Aux Baumettes, les maquisards de Banon furent rejoints par ceux du maquis AS Robespierre arrêtés peu après à la lisière des Hautes et des Basses-Alpes (Curbans). Tous ces maquisards furent jugés par le tribunal militaire allemand de Zone sud qui siégeait à Lyon. Les camarades de Jean-Isaac Weill furent déportés à Mauthausen (Autriche) avec les résistants des villages de Banon et Redortier, mais lui ne se trouvait pas parmi eux. Dans son témoignage, Jacques Paget écrit qu’un des Brandebourg lui dit que « tes deux copains juifs ont été exécutés ». Faisait-il allusion aux frères Weill ignorant que Max n’était plus dans ce maquis, mais ce qui prouverait que ce Brandebourg était bien renseigné sur la composition du groupe de Montsalier ? La condamnation à mort de Jean-Isaac Weill est d’autant plus plausible que la majorité des maquisards de Curbans subirent ce sort et furent exécutés, sans que l’on retrouve leur lieu d’exécution et d’inhumation. En tout cas, il disparut lors de son séjour aux Baumettes.
Dès la Libération, ses parents vinrent à Banon pour y chercher des renseignements et entreprirent de nombreuses et éprouvantes démarches pour retrouver la trace de leur fils jusqu’au moment où ils apprirent enfin l’existence d’une fosse commune au quartier de l’Arenas, proche des Baumettes.
Le corps de Jean-Isaac Weill fut identifié par son grand père.
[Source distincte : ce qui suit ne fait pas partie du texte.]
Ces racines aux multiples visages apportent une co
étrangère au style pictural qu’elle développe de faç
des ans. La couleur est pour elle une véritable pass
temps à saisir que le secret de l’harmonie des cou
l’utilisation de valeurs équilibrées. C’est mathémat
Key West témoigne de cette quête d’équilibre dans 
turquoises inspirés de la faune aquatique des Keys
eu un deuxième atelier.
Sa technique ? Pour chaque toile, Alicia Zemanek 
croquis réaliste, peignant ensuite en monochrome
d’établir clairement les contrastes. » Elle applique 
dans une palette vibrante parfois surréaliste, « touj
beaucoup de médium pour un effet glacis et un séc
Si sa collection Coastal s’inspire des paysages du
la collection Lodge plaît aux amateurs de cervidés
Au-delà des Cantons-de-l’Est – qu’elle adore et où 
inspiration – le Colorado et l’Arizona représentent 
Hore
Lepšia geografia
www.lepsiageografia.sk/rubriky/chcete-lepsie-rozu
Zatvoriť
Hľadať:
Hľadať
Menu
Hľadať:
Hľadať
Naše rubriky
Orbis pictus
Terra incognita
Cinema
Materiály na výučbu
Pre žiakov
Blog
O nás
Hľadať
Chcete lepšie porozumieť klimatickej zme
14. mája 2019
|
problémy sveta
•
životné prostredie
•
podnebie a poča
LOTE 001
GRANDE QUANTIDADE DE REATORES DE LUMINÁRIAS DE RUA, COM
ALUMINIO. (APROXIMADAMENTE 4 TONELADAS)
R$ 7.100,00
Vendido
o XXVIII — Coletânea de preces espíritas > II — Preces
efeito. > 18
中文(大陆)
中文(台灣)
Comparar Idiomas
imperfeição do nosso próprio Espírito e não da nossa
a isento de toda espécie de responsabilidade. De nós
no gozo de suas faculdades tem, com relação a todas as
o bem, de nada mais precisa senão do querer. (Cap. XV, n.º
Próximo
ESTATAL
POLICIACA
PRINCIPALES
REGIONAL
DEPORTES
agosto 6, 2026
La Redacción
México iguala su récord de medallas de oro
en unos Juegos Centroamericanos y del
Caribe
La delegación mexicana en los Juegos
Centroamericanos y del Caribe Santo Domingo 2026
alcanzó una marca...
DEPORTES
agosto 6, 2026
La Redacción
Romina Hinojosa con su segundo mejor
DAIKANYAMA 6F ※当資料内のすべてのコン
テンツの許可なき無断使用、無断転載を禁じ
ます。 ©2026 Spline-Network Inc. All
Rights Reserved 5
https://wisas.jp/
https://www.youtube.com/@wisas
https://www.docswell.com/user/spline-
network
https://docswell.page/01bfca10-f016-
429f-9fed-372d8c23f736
Il repose depuis au quartier juif du cimetière d’Aix-en-Provence. Son nom figure sur le monument aux morts de Peipin avec la mention « Mort pour la France » et sur une plaque au lycée Thiers. Ses parents obtinrent pour leur fils le titre d’« interné résistant ».
Sources

SOURCES : Direction de la Mémoire, Patrimoine, Archives du Service historique de la Défens, DOSSIER n AC.21 P – 169183. – Jacques Paget, L’Étincelle, témoignage dactylographié inédit. – Renseignements fournis par Christiane Derobert, Guillaume Vieira et Jean Weill, son neveu.